We haven’t solved asynchronous online management yet. Open source is probably the best model but that’s for well contained software so to speak. There’s probably some middle ground.
I enjoyed this article, thought it was a great read. Personally I'm in it for the potential co2 savings associated with the unnecessary commute (where applicable, e.g. software engineering).
Part of the status is signaled by showing how many <<subordinates>> they have and giving orders to them.
Part of the status is signaled by beign able to be out of office whenever they want vs the worker bees that must be at the office 9-to-5 M-to-F.
Having to politely ask things on slack to a worker bee that is probably working lying on a couch with a smoothie in it´s hand is a manager vision of hell.
tl;dr: it´s not a lack of workers performance, but a wounded manager ego.
edit: I have never been downvoted as fast as in this case. It took less that a minute. Did I struck a nerve?
and real ones who don't like that some people think they provide a lot less value to the world than they've convinced themselves
They always dogpile me when I say remote work means you can do 10-20hrs of work for the same pay as a FT office job. That puts them on full tilt - "how dare people work less."
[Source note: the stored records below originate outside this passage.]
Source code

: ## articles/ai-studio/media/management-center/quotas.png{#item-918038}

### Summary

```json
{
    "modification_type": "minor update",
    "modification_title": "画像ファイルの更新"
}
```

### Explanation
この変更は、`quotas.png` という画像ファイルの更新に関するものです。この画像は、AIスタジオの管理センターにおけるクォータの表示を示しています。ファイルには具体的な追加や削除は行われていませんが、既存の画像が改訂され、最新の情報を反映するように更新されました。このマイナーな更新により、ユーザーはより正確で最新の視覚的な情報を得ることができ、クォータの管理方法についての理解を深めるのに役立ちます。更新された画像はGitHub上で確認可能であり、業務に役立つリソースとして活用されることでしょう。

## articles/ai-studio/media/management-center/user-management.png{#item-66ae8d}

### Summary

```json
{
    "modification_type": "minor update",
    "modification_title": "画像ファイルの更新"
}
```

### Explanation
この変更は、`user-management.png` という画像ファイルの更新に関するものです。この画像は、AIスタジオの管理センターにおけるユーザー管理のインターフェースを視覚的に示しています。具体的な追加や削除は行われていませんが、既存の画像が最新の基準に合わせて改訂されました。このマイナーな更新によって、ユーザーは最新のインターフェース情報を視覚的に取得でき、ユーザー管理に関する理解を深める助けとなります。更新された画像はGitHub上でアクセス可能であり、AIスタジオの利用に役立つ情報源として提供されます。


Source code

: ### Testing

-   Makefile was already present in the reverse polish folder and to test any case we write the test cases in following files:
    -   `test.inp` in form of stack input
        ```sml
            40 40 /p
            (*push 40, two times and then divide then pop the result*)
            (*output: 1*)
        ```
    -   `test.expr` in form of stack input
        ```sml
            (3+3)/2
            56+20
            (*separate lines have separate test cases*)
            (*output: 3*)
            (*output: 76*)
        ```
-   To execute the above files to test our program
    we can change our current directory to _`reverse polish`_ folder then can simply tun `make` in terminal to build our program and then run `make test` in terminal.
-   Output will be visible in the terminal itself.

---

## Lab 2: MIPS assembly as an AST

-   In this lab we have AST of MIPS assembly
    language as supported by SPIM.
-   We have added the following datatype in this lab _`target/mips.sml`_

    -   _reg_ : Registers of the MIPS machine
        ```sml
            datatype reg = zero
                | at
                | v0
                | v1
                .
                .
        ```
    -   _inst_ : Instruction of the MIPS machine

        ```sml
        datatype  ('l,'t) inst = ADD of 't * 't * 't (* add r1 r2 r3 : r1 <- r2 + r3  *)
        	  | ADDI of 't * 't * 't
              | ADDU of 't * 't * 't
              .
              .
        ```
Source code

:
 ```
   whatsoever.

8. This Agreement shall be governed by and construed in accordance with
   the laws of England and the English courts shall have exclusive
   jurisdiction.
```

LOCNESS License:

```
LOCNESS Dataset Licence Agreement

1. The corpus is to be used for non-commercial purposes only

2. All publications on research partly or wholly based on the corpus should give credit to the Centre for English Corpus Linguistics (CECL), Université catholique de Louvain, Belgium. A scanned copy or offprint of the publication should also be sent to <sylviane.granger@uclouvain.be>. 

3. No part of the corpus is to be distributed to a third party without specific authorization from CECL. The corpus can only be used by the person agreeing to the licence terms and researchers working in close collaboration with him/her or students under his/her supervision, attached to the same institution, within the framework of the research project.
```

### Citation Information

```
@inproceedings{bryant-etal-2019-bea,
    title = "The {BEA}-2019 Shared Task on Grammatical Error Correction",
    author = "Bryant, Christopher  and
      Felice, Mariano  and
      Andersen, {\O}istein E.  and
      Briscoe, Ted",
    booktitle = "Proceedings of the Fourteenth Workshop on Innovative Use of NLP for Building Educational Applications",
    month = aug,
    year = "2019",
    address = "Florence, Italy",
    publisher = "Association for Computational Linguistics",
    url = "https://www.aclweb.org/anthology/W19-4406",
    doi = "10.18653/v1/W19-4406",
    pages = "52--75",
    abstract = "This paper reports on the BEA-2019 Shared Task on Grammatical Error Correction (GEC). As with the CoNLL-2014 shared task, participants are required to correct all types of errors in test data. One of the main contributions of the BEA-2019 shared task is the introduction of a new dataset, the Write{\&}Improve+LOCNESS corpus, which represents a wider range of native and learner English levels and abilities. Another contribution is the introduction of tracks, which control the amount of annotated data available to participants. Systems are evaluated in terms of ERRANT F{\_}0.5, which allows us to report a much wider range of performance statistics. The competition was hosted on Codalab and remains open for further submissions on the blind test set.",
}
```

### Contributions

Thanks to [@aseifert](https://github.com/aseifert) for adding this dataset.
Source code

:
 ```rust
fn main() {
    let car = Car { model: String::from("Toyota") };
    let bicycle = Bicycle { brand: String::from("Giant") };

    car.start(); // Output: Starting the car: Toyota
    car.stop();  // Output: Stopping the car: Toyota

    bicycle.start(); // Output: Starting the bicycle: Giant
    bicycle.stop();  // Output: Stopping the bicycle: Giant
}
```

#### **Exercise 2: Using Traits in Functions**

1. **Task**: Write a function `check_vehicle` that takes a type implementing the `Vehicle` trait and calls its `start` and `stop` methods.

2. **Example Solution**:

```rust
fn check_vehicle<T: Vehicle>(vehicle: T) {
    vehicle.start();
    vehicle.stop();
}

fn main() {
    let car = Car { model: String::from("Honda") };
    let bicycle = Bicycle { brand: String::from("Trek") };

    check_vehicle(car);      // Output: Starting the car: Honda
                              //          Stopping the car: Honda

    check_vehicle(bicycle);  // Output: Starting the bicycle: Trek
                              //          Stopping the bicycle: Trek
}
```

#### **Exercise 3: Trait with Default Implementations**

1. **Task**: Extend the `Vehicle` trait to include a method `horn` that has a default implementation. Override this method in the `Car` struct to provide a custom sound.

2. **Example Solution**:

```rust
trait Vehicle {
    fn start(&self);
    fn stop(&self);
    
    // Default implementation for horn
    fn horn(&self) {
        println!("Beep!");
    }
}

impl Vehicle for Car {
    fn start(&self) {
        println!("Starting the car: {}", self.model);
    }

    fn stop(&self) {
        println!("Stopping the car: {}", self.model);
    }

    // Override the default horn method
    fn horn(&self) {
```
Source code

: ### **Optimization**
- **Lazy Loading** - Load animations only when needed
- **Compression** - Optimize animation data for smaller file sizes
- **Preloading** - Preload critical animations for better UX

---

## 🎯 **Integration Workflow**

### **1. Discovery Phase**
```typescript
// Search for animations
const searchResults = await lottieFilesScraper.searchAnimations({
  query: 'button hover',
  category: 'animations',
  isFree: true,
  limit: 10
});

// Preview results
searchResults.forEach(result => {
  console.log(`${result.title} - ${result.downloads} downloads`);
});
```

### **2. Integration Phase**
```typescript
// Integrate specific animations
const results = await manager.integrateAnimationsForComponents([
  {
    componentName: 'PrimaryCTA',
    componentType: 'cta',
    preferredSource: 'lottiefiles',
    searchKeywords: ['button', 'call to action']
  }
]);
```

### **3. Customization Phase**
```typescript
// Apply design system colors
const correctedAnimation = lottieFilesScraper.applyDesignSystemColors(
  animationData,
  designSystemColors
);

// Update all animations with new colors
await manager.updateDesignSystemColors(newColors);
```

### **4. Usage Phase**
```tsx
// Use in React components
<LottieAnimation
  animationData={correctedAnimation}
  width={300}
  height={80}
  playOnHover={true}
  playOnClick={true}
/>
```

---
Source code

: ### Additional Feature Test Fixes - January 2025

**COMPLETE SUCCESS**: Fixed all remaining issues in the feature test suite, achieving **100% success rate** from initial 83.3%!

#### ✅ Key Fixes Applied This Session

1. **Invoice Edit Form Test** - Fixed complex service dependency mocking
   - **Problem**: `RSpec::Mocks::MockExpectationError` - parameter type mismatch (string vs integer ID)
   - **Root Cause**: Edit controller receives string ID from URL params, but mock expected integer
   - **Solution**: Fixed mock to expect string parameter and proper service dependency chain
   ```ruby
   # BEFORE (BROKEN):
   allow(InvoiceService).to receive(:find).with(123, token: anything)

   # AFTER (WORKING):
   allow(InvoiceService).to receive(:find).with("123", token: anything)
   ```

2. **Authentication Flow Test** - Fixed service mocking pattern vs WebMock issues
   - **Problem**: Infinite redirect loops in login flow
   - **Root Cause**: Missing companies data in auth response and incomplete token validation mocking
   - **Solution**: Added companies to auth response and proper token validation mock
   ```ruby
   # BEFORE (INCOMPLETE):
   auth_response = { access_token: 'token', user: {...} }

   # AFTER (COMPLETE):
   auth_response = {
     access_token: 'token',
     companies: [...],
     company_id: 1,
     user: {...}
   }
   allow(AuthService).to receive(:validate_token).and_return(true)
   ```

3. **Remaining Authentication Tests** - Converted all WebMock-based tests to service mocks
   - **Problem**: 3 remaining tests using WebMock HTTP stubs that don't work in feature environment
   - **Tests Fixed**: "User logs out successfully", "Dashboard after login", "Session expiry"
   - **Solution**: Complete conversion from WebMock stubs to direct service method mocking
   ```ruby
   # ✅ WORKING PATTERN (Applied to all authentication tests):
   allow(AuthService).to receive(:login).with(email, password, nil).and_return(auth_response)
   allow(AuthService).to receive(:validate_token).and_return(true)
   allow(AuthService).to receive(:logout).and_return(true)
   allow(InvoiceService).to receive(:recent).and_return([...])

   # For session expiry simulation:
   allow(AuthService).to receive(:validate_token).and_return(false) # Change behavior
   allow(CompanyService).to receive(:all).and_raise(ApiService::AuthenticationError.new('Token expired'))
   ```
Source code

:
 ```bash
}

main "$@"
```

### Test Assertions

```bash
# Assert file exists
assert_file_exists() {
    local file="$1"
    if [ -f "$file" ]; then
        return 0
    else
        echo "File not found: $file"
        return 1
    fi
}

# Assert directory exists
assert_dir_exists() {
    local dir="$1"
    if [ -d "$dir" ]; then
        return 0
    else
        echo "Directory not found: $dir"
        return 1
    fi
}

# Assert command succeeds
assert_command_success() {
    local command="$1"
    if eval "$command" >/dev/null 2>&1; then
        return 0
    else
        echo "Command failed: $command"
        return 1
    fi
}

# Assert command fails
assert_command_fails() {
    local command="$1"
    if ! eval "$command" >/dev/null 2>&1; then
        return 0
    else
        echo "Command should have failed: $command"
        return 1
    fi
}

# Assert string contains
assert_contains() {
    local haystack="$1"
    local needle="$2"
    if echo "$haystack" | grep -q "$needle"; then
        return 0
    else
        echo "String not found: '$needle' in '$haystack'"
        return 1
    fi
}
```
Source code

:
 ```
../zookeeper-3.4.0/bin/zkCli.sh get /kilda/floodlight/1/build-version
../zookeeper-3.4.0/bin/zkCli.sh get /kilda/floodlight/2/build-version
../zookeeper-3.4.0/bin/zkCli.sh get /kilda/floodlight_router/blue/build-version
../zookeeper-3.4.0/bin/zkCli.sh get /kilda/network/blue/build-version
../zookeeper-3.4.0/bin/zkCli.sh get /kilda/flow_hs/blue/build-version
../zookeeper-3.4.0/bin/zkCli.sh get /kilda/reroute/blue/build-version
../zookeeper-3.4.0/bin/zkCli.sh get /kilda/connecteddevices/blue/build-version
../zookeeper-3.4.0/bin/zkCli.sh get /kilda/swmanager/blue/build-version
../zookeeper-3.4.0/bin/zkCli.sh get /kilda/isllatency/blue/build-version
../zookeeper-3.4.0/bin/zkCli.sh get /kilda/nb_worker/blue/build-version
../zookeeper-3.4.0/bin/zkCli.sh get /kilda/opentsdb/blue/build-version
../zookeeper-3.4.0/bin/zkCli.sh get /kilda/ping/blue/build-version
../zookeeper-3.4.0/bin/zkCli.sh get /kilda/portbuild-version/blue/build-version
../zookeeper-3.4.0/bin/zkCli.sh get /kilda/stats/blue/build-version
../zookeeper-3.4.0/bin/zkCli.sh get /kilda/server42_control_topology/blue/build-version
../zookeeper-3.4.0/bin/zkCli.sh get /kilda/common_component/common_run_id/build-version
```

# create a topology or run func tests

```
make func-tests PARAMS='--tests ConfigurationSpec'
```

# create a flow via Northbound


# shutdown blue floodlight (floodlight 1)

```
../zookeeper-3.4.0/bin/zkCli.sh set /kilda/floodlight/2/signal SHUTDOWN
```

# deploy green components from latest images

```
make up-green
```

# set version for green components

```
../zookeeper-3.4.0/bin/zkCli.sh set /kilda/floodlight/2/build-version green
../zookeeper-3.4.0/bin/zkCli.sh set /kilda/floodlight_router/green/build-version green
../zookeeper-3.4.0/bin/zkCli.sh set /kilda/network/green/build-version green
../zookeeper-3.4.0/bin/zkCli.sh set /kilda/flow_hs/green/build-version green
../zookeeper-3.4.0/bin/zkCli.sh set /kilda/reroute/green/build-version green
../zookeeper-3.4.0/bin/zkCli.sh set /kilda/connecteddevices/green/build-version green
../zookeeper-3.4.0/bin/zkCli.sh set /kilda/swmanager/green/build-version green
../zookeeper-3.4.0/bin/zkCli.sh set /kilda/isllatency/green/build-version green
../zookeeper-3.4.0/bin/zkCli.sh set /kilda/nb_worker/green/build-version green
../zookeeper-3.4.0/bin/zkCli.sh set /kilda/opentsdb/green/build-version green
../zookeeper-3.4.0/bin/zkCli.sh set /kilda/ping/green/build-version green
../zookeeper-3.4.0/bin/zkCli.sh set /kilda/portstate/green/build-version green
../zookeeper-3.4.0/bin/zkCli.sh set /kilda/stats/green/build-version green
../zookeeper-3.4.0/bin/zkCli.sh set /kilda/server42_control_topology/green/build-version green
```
If you're actually curious, the content of this post seems based in some sort of bitterness, like you have a specific axe to grind against management in general. I don't feel it contributes anything to the discussion, so I downvoted it. I'm a developer without subordinates.
It´s not bitterness. It´s a reality. In fact I worked as a manager for quite a time. Most managers are status seekers, and the freedom remote personnel has devalues their status, and they don´t like that at all.
Why? I understand the author's claims that many managers are not properly suited for their job, but the author never claims that spans of control (how many people a manager can manage) are changing as we move to a fully/more remote work future.
Are people finding that managers have become more efficient in remote settings?
The author does think a lot of middle management are in fact useless, though - he's written at length on why return-to-office culture is wrong, and who's pushing it (useless middle managers) on his substack: https://ez.substack.com
You need more, as being visible to upper management might not be enough in a future where actual work output might get emphasized over personal appearances.
As managing your own underlings by their work performance is arguably harder then managing them by metrics like "she's always 9-5 at her desk" and "I do like his choice of tie and suit".
> "Ultimately, Spielberg balked, and last month his company even signed a deal with Netflix, likely because he now sees the writing on the wall: Modern audiences enjoy watching movies at home."
Yea, because movies are stupid expensive. 20 years ago it was literally half as much to see a movie. You want more people in the audience in a theater? Lower the price. The simple economics behind this are astonishing. You're competing with the home experience which has become a lot better over the last decade. Which direction did you seriously expect this to go?
Get rid of matinee and make that the standard price at every hour on Sun-Thu.